Dáil debates

Thursday, 30 November 2017

Leaders' Questions

 

12:30 pm

Photo of Charlie McConalogueCharlie McConalogue (Donegal, Fianna Fail) | Oireachtas source

I wish to be associated with the congratulations to the Minister for Foreign Affairs and Trade, Deputy Coveney, on becoming Tánaiste, to Deputy Humphreys, on her move to the Department of Business, Enterprise and Innovation and to Deputy Madigan, on her promotion to Cabinet.

The issue I wish to raise with the Tánaiste relates to agriculture.

This is an area with which he is very familiar, given his previous stewardship of the Department of Agriculture, Food and the Marine. I am sure he is aware of the pressures on farming family incomes and the various challenges facing the sector not only because of the inclement weather over the course of the past year, with a fodder crisis facing many farmers in particular parts of the country, but also as a consequences of developments internationally, including the threat posed by the current Commission negotiations with the South American beef-producing countries in Mercosur and the very real challenges posed by Brexit.

The particular issues I wish to focus on today are the communiqué published yesterday on the post-2020 future of the Common Agricultural Policy, CAP and, second, the question of spending under the current CAP programme until 2020. Fianna Fáil very much welcomes the communiqué in many of its aspects, particularly the focus on small and medium-sized family farms and the agreement that the reduction in the maximum payment under the basic payment scheme will not happen until after 2020. However, the key focus when considering the future of CAP must be on its budget.

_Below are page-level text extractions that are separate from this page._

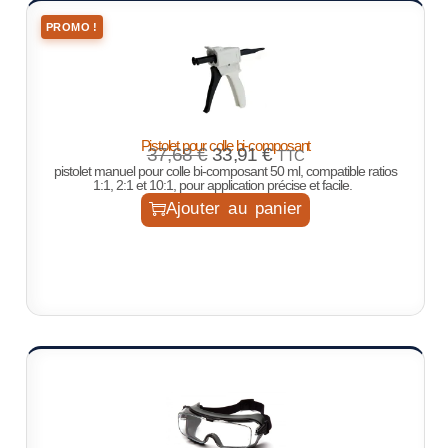
PROMO !
Pistolet pour colle bi-composant
37,68
€
33,91
€
TTC
pistolet manuel pour colle bi-composant 50 ml, compatible ratios
1:1, 2:1 et 10:1, pour application précise et facile.
Ajouter au panier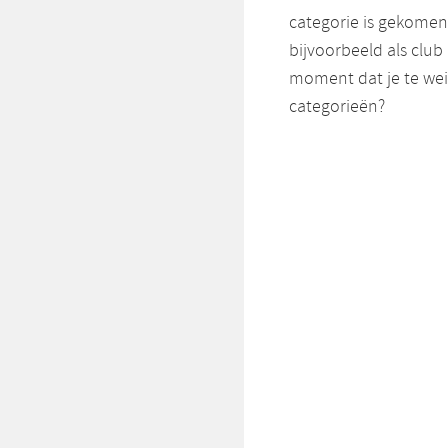
categorie is gekomen 
bijvoorbeeld als club 
moment dat je te wei
categorieën?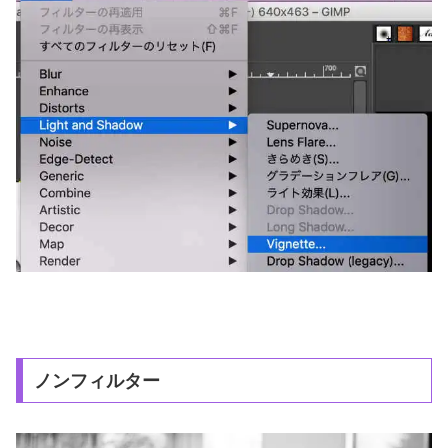
ノンフィルター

Will the Government ensure every effort is made to protect the CAP budget post-2020, given that it makes up 75% of average Irish farm incomes? In addition, will the Government undertake to ensure direct contributions are increased in order to achieve that objective?

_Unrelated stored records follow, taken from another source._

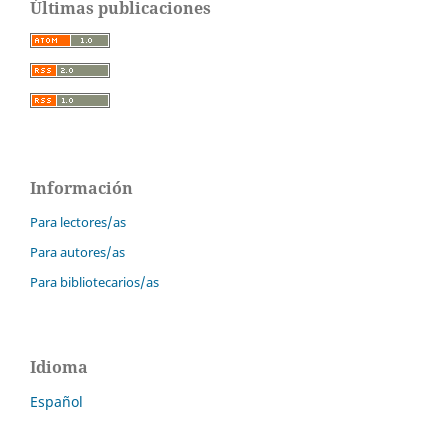
Últimas publicaciones
Información
Para lectores/as
Para autores/as
Para bibliotecarios/as
Idioma
Español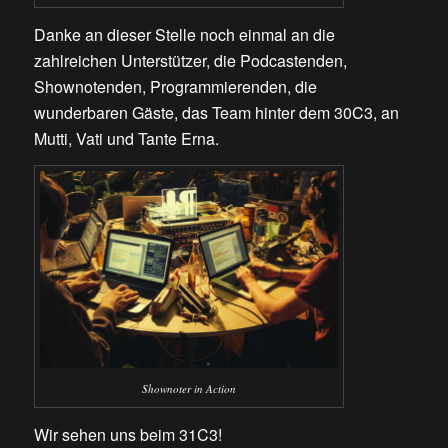
Danke an dieser Stelle noch einmal an die
zahlreichen Unterstützer, die Podcastenden,
Shownotenden, Programmierenden, die
wunderbaren Gäste, das Team hinter dem 30C3, an
Mutti, Vati und Tante Erna.
Shownoter in Action
Wir sehen uns beim 31C3!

In regard to spending under the current CAP programme, the Government is clearly failing to live up to the promises that were made, including by the Tánaiste when he was Minister for Agriculture, Food and the Marine. During his tenure in that office, he gave a clear undertaking that €1.4 billion would be spent on the various schemes, including, for example, the green low-carbon agri-environment scheme, GLAS, an announcement that was welcomed by all the farming organisations. However, replies to parliamentary questions I have submitted in recent weeks and months indicate that by the end of 2021, when all participants in GLAS have been paid the full amounts owing to them, just over €1 billion will have been spent on the programme, which is €380 million less than what the Tánaiste, as Minister for Agriculture, Food and the Marine, promised the expenditure would be. Those outstanding moneys should be directed towards reopening GLAS, providing additional funding for the areas of natural constraint, ANC, scheme, and bringing the suckler cow payment under the beef genomics and data programme, BGDP, up to €200.

Will the Tánaiste address these two points in his reply, namely, the future of CAP funding and, second, the failure of the Government to live up to its standing commitments under the various schemes?